You shouldn’t play with your food. Eidolon’s voice rang in his ears, but Wraith ignored it the way he ignored pretty much everything his brothers said to him. He had no intention of making a meal of this female.
“Could’ve fooled me,” she said, rolling her hips into his erection.
“Maybe you need some convincing.” Wraith pulled back and gave her an eyeful of wooden stake.
Her eyes went wild. “Please …” She swallowed, her throat
convulsing beneath his palm. Her body wilted like a dying flower, and that fast the temptress was gone. “Please. Just … do it quickly.”
He blinked. He’d expected her to beg for her life. He met her wide, haunted gaze, and slowly, with a sick sense of dread, he shuffled his fingers on her neck. A raised pattern peeked from beneath the collar of her hoodie. Damn.
He shoved his stake into his pocket and tugged her sweatshirt aside to reveal a welted pattern the size of his fist.
A slave mark. Not just any slave mark. The cross-bones brand of Neethul slavemasters, the cruelest of the demon slave traders. This female had been forced to live in hell for gods knew how long. Somehow she’d gained her freedom, had escaped, whatever … and now she was doing what she had to in order to survive.
She’d suffered. Was probably suffering even now.
Something clawed at his gut, and it wasn’t until he lowered her to the ground without realizing it that he identified the strange feeling. Sympathy.
“Go,” he said roughly. “Before I change my mind.”
She got the hell out of there, and so did Wraith. Rattled by his uncharacteristic display of mercy, he ruthlessly shoved aside the incident. He needed to get back on track. He needed to feed.

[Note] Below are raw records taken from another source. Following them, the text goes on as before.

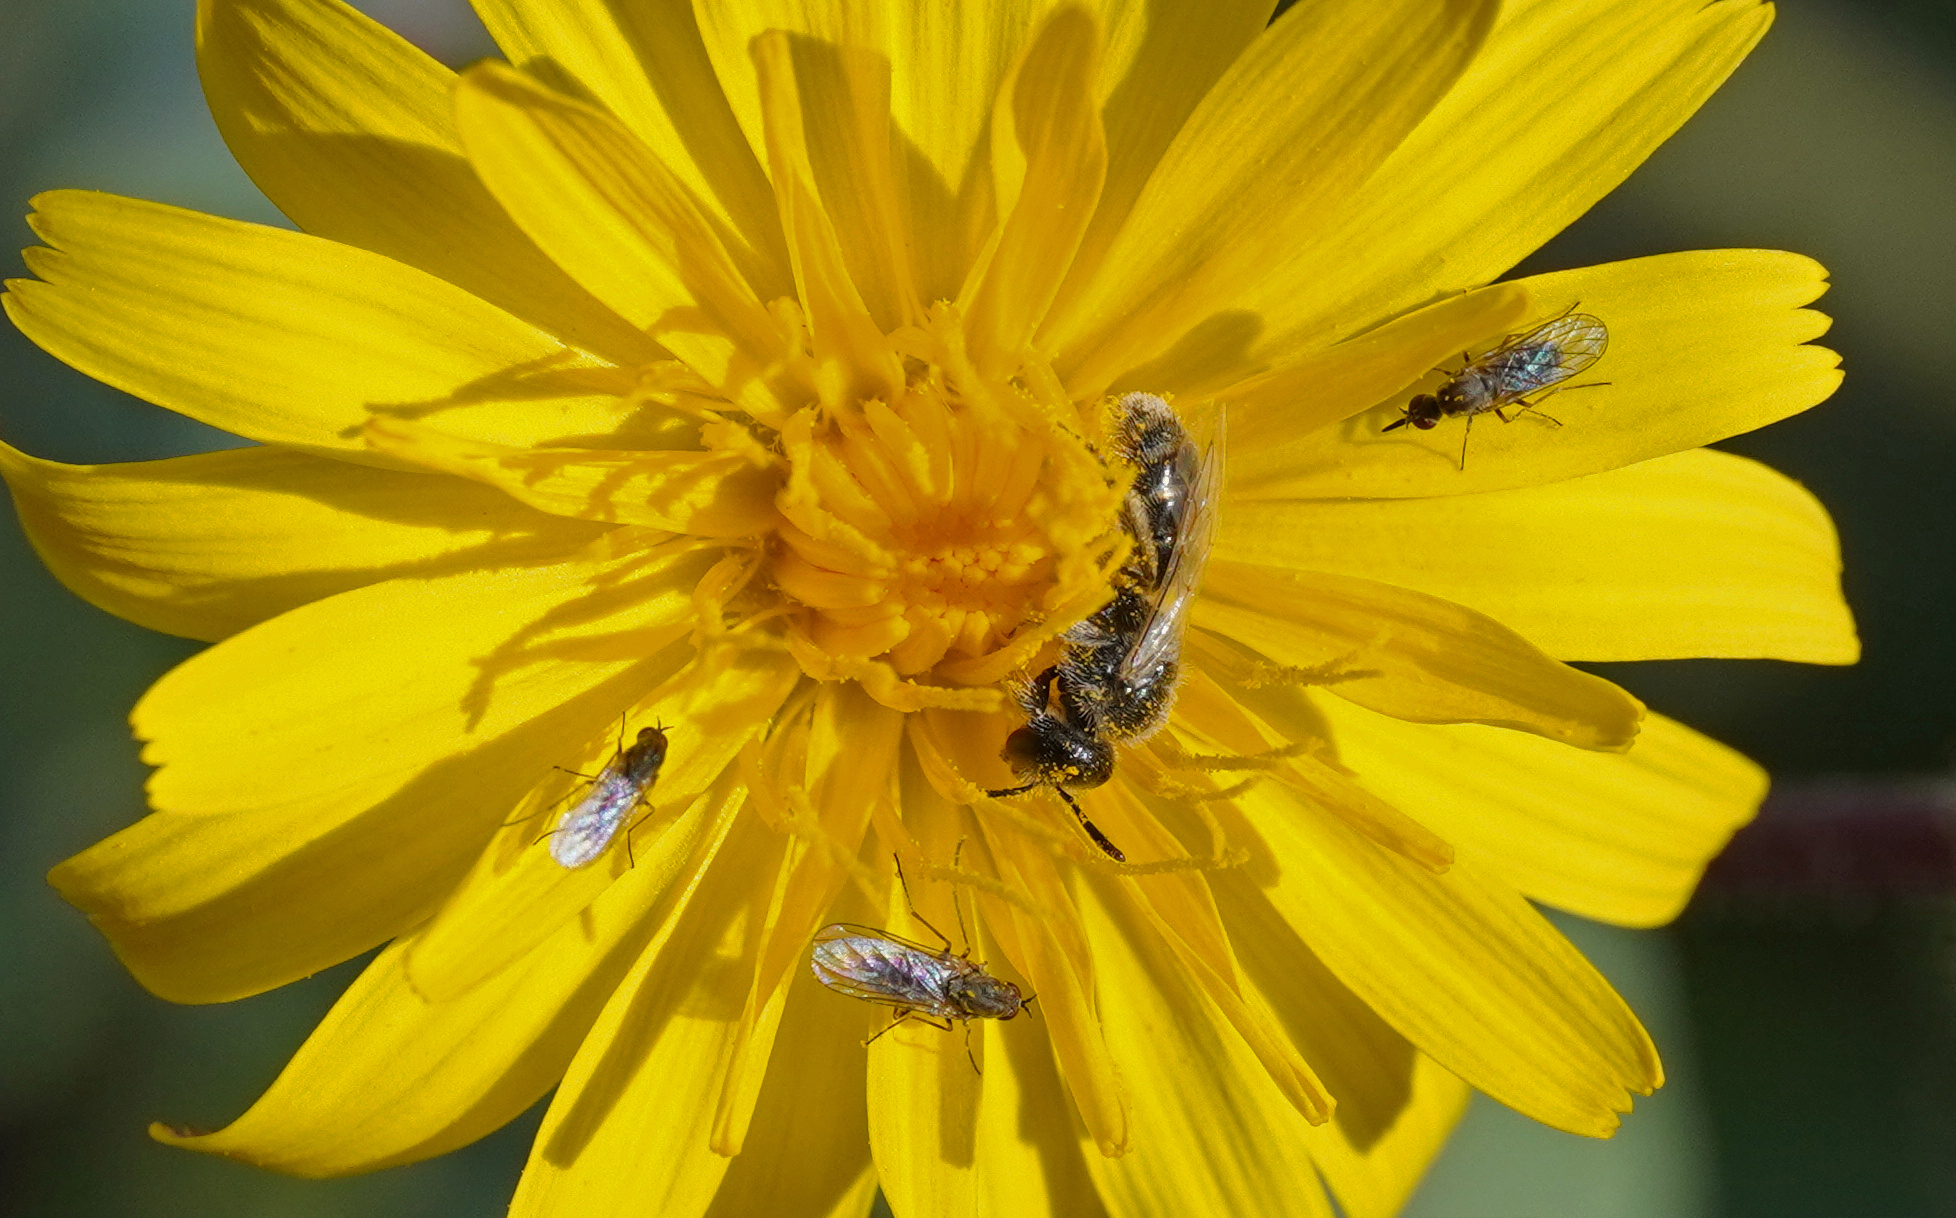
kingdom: Animalia
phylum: Arthropoda
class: Insecta
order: Hymenoptera
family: Halictidae
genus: Lasioglossum
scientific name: Lasioglossum brevicorne
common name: Short-horned furrow bee
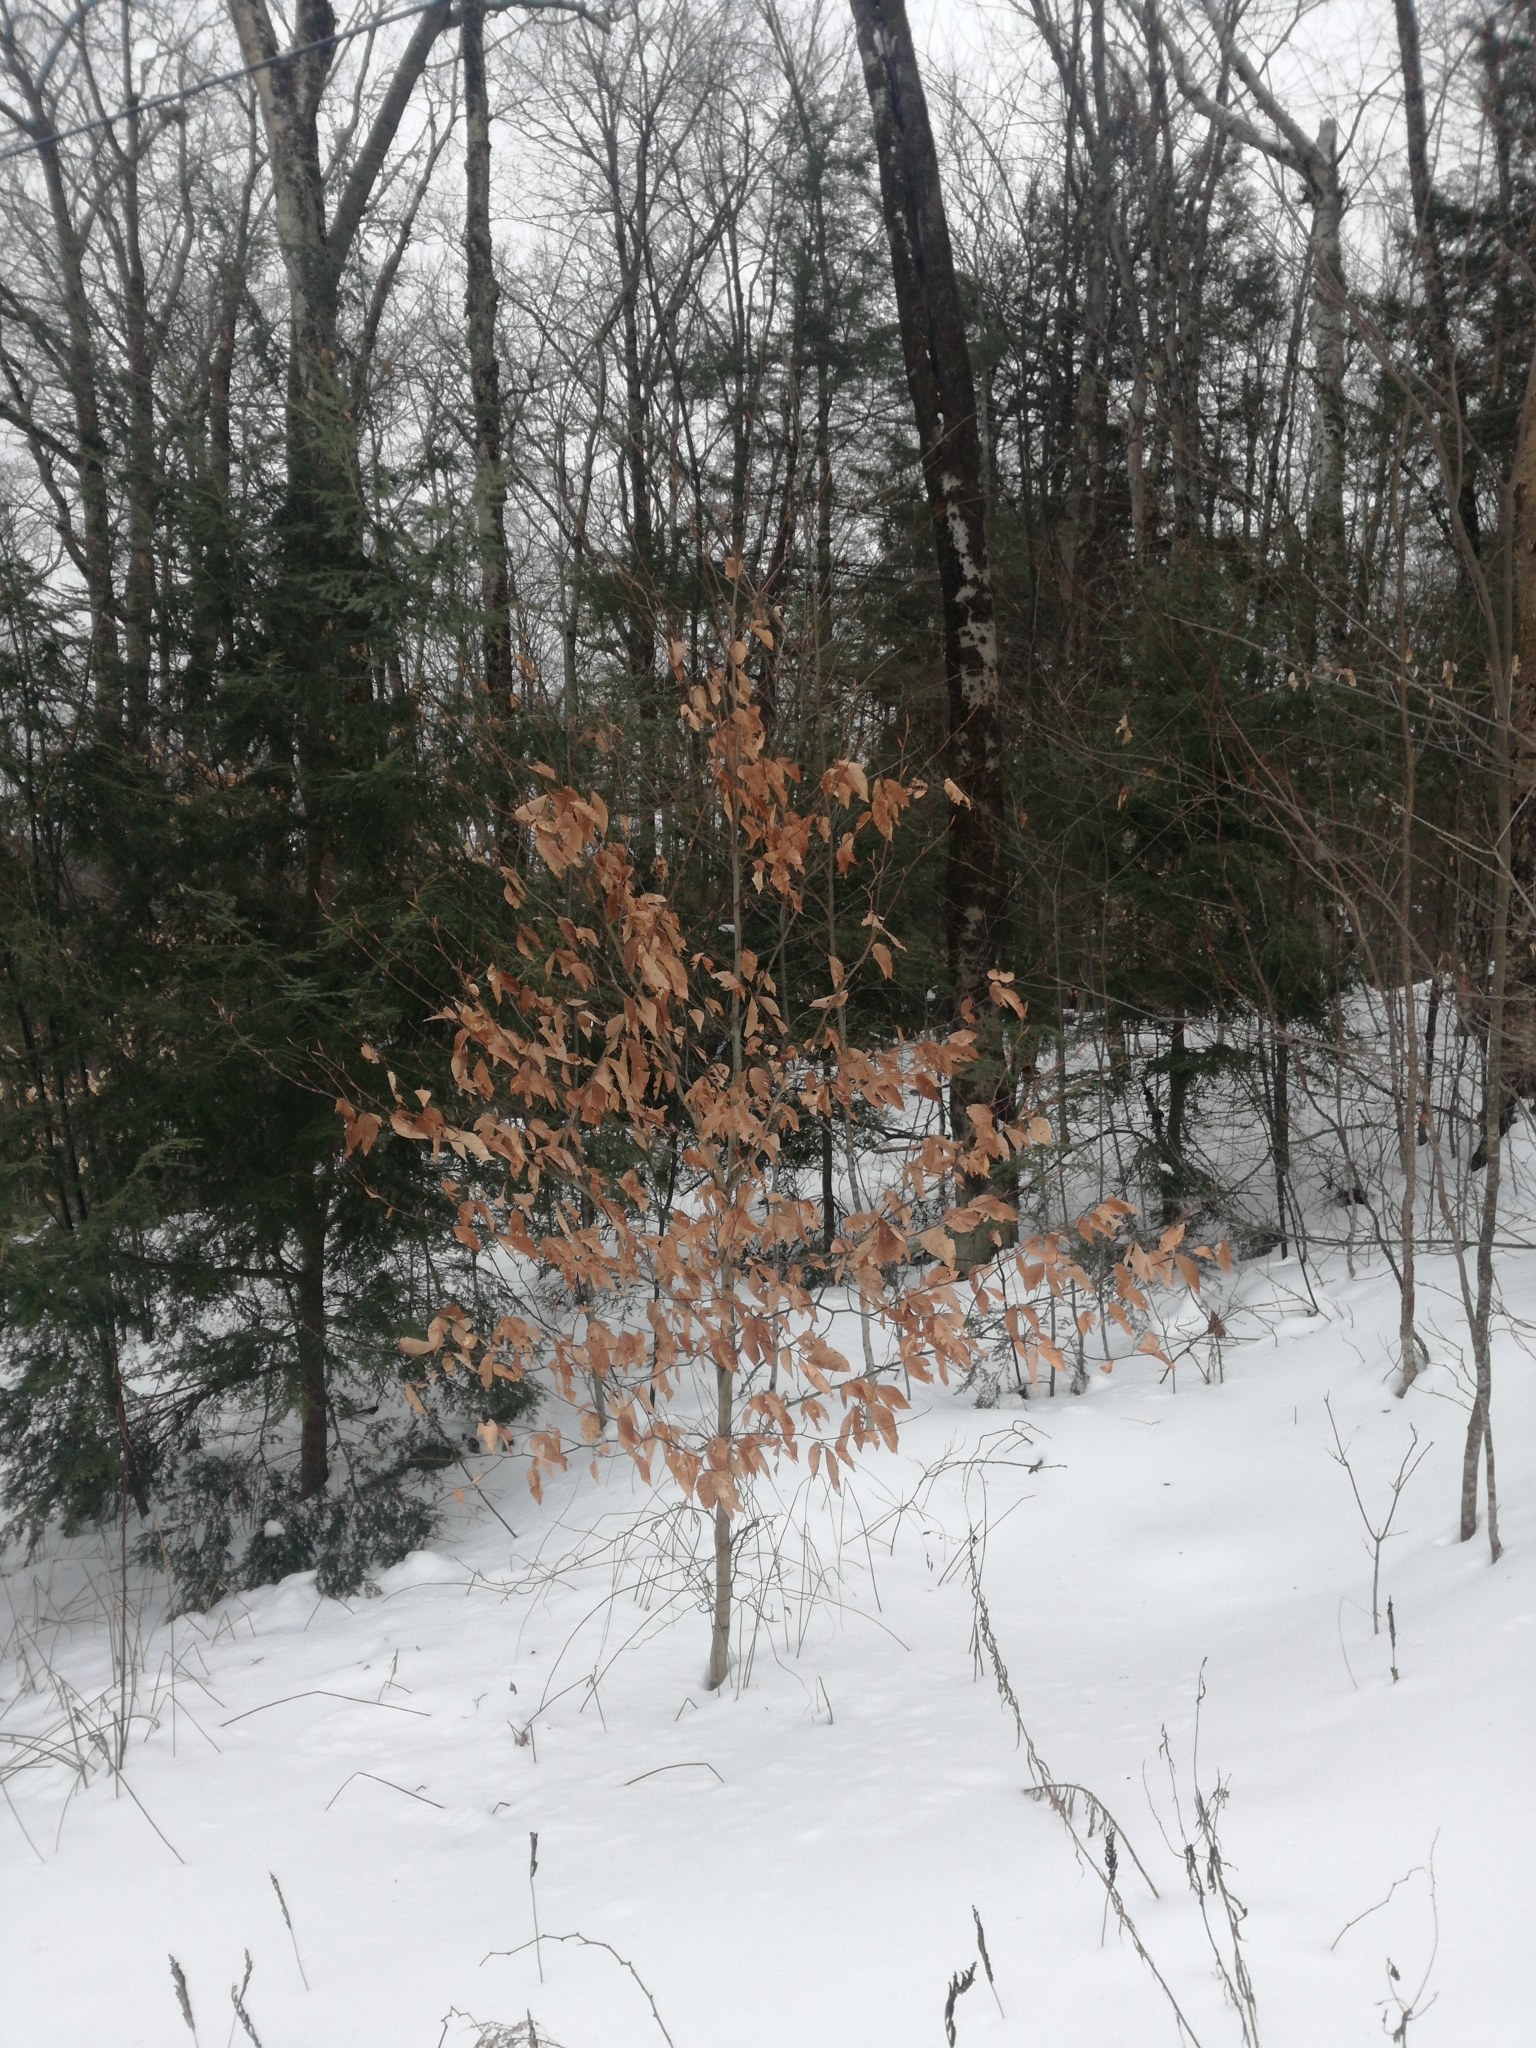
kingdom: Plantae
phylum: Tracheophyta
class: Magnoliopsida
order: Fagales
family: Fagaceae
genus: Fagus
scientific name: Fagus grandifolia
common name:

The punks had split up, and one by one, he tracked them down with almost mechanical efficiency until only the leader was left. Somewhere nearby, a gunshot rang out, a familiar sound in this part of the city, so familiar he doubted the cops would even be called.
The leader was ahead, pacing in front of a boarded-up shop front, his voice crisp with agitation as he barked out orders on his cell phone.
“Yo, scumbag,” Wraith yelled. “I’m over here! Would it help if I wore a neon sign?”
Red-faced with fury, the leader bolted into an alley after Wraith. Halfway in, Wraith pivoted around. The gangster pulled his gun, but Wraith disarmed him before he could so much as blink. The weapon skidded across the wet pavement as Wraith put the guy’s back into a wall and jammed his forearm across the human’s thick neck.